Once you are wisely packed and on an entrance ramp, you’re going to need patience. You can put yourself on a main road, be properly packed and intelligently discriminating about which cars you get into. That’s brilliant. It does not change the fact that sometimes you’ll get passed by hundreds of cars and have to wait several hours before someone stops for you. It won’t change the fact that a driver who initially seems like fun may turn into a downer (or worse) after a half hour’s acquaintance.

Most of the time good luck will favor you. It’s usually a good person that will pull over to help a stranger, in the first place. You still have to be vigilant, discriminating, and patient—full time. That way you’re prepared for anything.

Prepared does not mean paranoid or even afraid. It means aware. Have fun. Travel should be a joyful process. If you think every car that pulls over for you will have an axe-murderer driving it, you should take the bus. (Unfortunately, your odds of meeting that axe-murderer may not drop much on the bus.)

If you live through many years of hitchhiking, you’ll eventually get what is called “a feel for the road.” You’ll have a better instinct for the best times to be on which roads, what equipment to carry, whose car to not get into, and so on. Rides will seem to come more easily. This is still no time to let your positive attitude, awareness, or vigilance fall asleep.

Novice or adept, neither the road, its vehicles, nor its human participants owe you anything—nor are any of these under your direct control.

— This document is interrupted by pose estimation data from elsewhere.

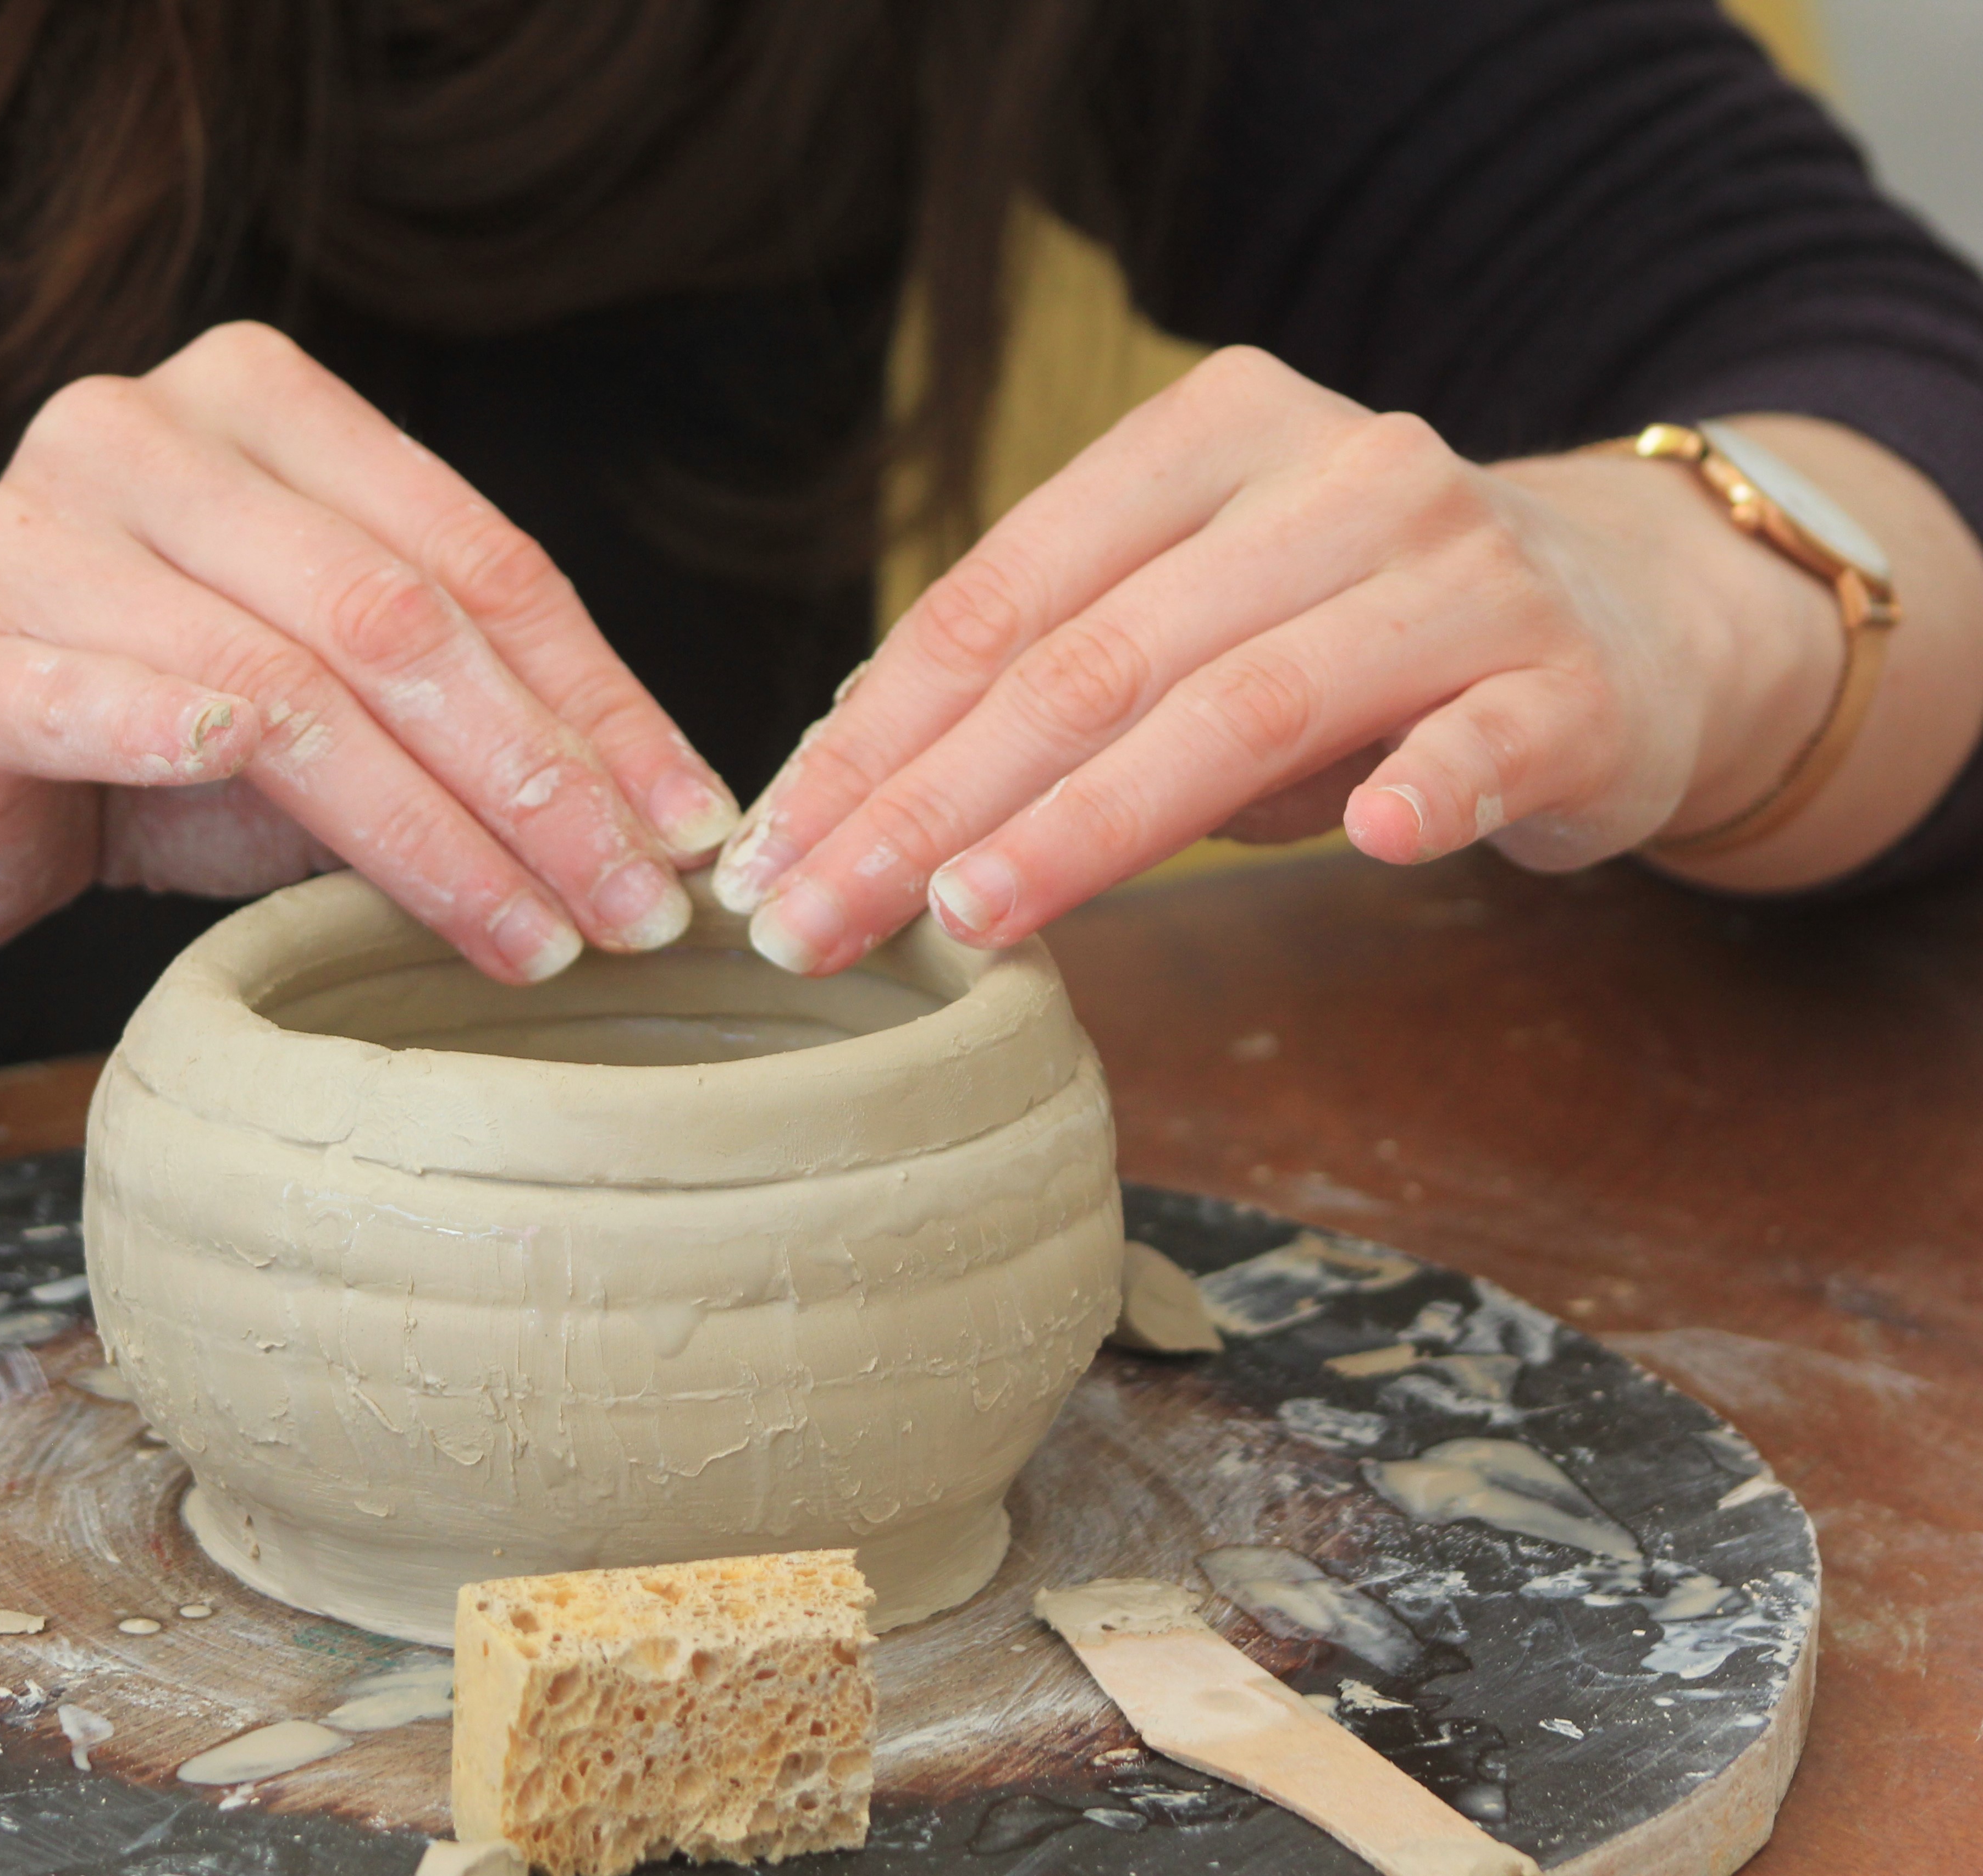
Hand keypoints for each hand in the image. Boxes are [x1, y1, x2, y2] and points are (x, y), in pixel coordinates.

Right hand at [0, 321, 737, 981]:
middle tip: (635, 906)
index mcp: (256, 401)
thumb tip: (660, 822)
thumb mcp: (326, 711)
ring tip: (537, 939)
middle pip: (398, 615)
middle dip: (541, 779)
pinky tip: (361, 869)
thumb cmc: (138, 744)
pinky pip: (119, 709)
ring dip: (438, 831)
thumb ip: (457, 721)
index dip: (600, 699)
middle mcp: (137, 430)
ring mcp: (31, 531)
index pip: (474, 554)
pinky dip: (240, 779)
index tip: (689, 824)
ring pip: (290, 682)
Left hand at [704, 346, 1851, 970]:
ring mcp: (1458, 575)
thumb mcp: (1189, 622)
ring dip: (1092, 822)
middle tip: (810, 923)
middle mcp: (1335, 477)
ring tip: (969, 917)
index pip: (1000, 598)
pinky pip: (1479, 741)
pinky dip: (1419, 786)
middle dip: (931, 806)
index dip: (872, 734)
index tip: (768, 851)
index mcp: (1208, 438)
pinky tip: (1360, 841)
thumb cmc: (1346, 639)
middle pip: (1093, 661)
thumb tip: (845, 780)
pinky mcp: (1567, 684)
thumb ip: (1052, 675)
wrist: (1620, 618)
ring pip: (1243, 707)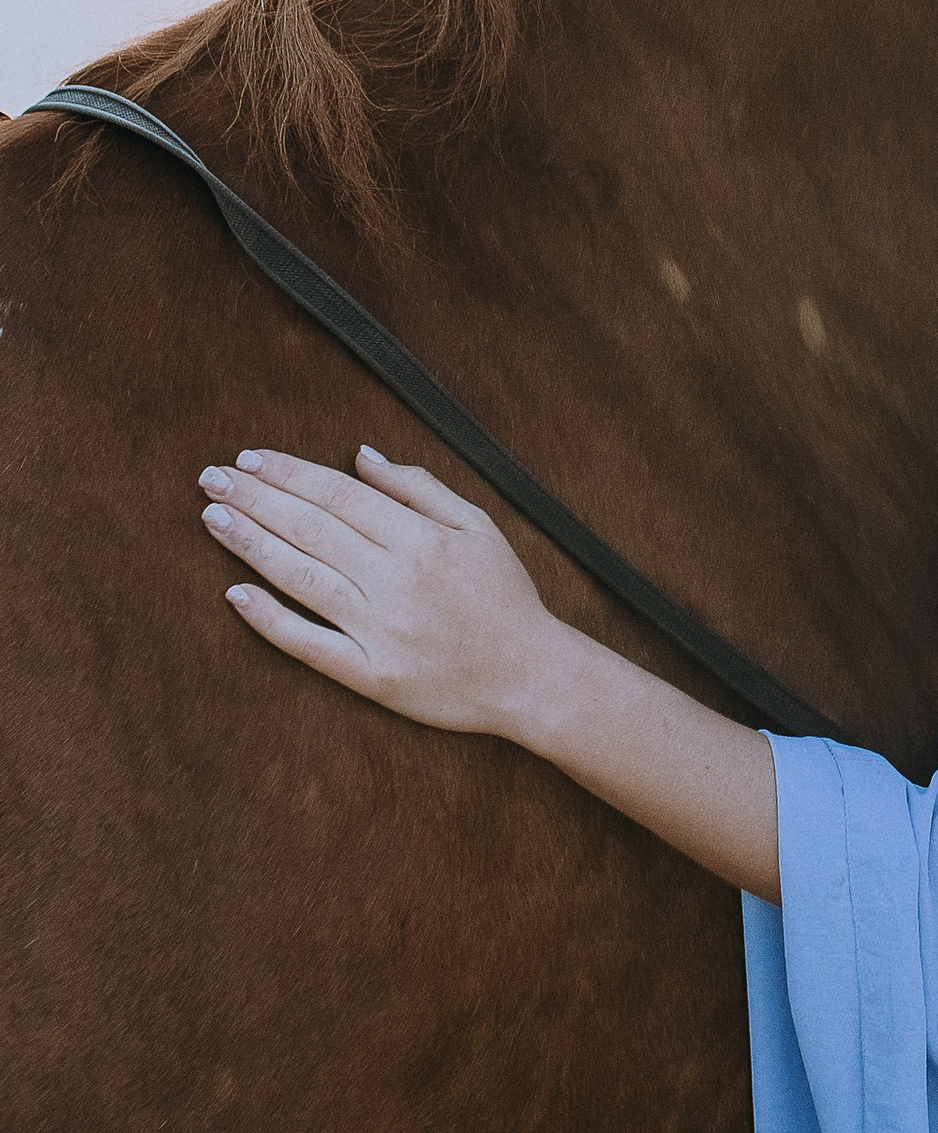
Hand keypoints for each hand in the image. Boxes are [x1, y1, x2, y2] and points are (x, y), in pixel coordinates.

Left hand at [202, 443, 560, 736]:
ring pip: (302, 577)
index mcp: (422, 538)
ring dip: (250, 544)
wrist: (531, 676)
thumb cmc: (506, 597)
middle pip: (311, 528)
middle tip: (211, 477)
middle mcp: (396, 579)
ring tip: (212, 517)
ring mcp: (380, 629)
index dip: (290, 473)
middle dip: (255, 498)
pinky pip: (308, 644)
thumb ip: (419, 487)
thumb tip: (360, 455)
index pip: (339, 494)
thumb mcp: (479, 525)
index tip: (249, 458)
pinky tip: (234, 593)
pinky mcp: (370, 675)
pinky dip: (269, 619)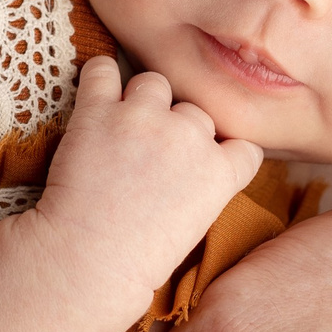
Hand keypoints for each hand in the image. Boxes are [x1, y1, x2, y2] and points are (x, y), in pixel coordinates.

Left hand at [33, 57, 265, 293]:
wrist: (88, 262)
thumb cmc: (138, 259)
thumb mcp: (195, 226)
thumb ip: (205, 186)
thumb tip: (194, 165)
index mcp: (220, 171)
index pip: (243, 144)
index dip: (221, 150)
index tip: (202, 162)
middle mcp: (189, 136)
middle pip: (194, 112)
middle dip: (177, 128)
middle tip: (149, 156)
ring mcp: (144, 118)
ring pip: (155, 83)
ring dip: (142, 99)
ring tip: (122, 128)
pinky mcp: (100, 111)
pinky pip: (102, 70)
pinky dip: (98, 78)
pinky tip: (96, 94)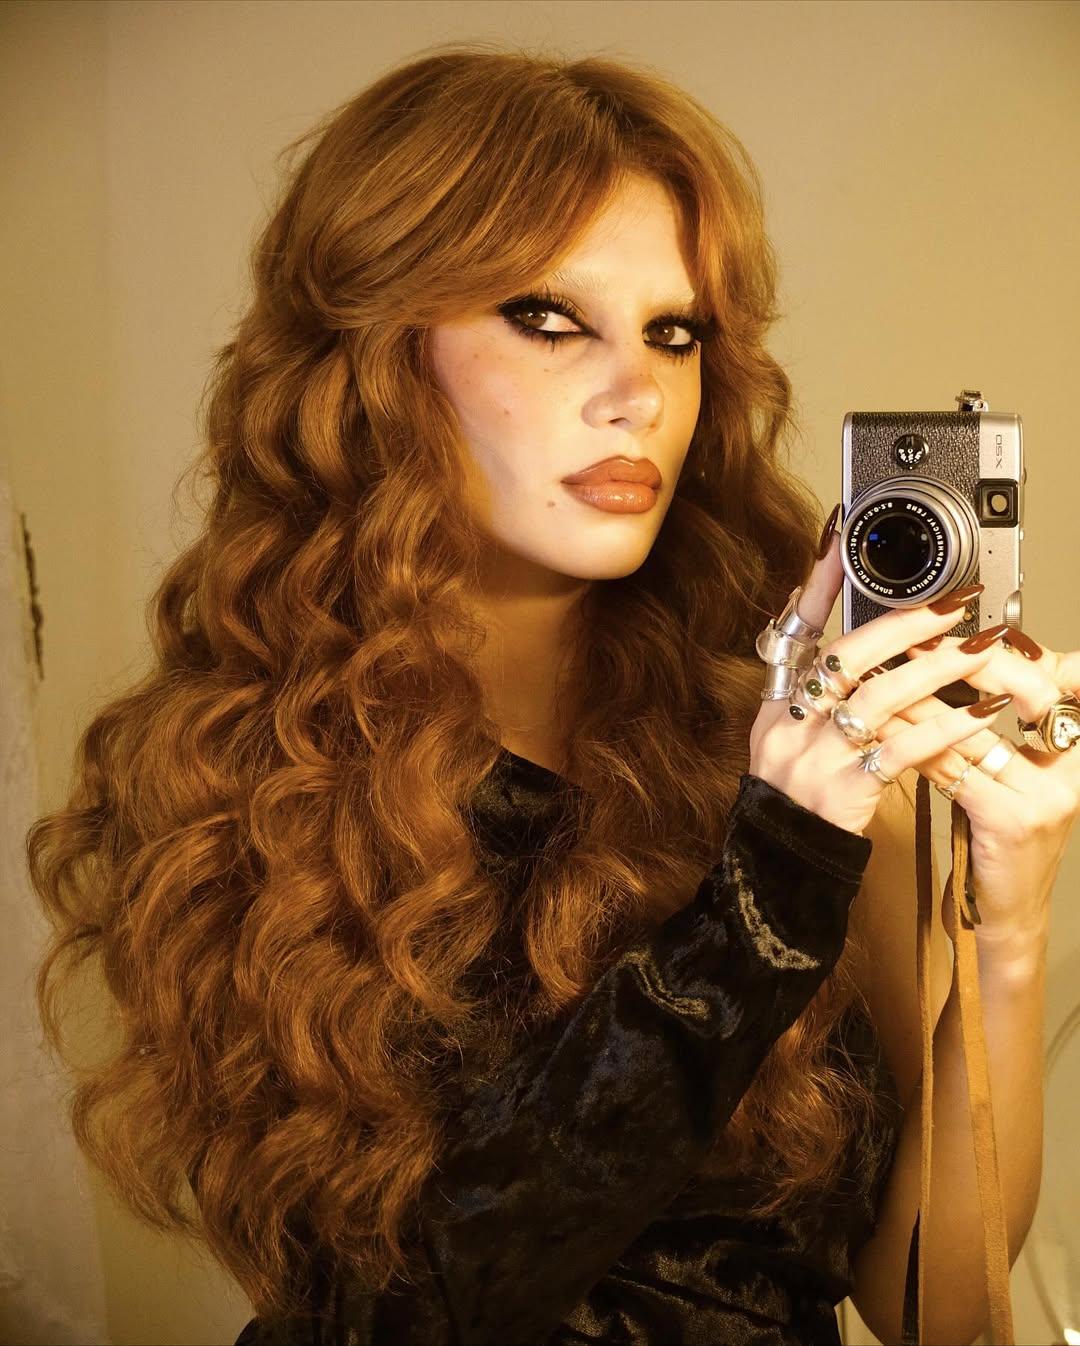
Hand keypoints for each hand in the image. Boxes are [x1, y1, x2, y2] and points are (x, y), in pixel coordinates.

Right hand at [748, 534, 1011, 835]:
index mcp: (776, 703)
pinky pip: (902, 750)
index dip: (820, 584)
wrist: (781, 864)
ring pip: (881, 697)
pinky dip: (944, 728)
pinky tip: (979, 714)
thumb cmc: (793, 796)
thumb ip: (801, 680)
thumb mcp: (781, 733)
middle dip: (906, 624)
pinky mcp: (843, 790)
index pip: (794, 629)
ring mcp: (813, 756)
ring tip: (983, 650)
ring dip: (939, 669)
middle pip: (847, 656)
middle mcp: (789, 723)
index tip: (843, 539)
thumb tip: (809, 612)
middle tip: (955, 602)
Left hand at [883, 626, 1079, 954]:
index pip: (1063, 676)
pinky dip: (915, 745)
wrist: (1004, 912)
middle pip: (1028, 690)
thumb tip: (954, 662)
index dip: (1014, 648)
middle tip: (917, 641)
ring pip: (977, 729)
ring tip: (885, 675)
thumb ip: (994, 727)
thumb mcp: (1010, 774)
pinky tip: (885, 730)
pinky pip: (955, 769)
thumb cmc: (1000, 836)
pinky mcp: (1014, 820)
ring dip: (922, 699)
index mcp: (1077, 746)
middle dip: (967, 660)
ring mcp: (1048, 795)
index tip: (962, 627)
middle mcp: (1074, 766)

Neither driver nor divine force owes you a ride. Be pleasant and grateful to the person that finally stops for you. It is not your benevolent host’s fault if you’ve been standing in freezing rain for two hours.

At its best, hitchhiking is a joint venture where you and your hosts can benefit each other. In such instances, taking the ride can be a joy. If you’re not grateful, if you are arrogant, or if you’re not aware of each situation you get into—it can certainly be otherwise.

I hope it is obvious to you that this process can apply to any number of life’s procedures besides hitchhiking.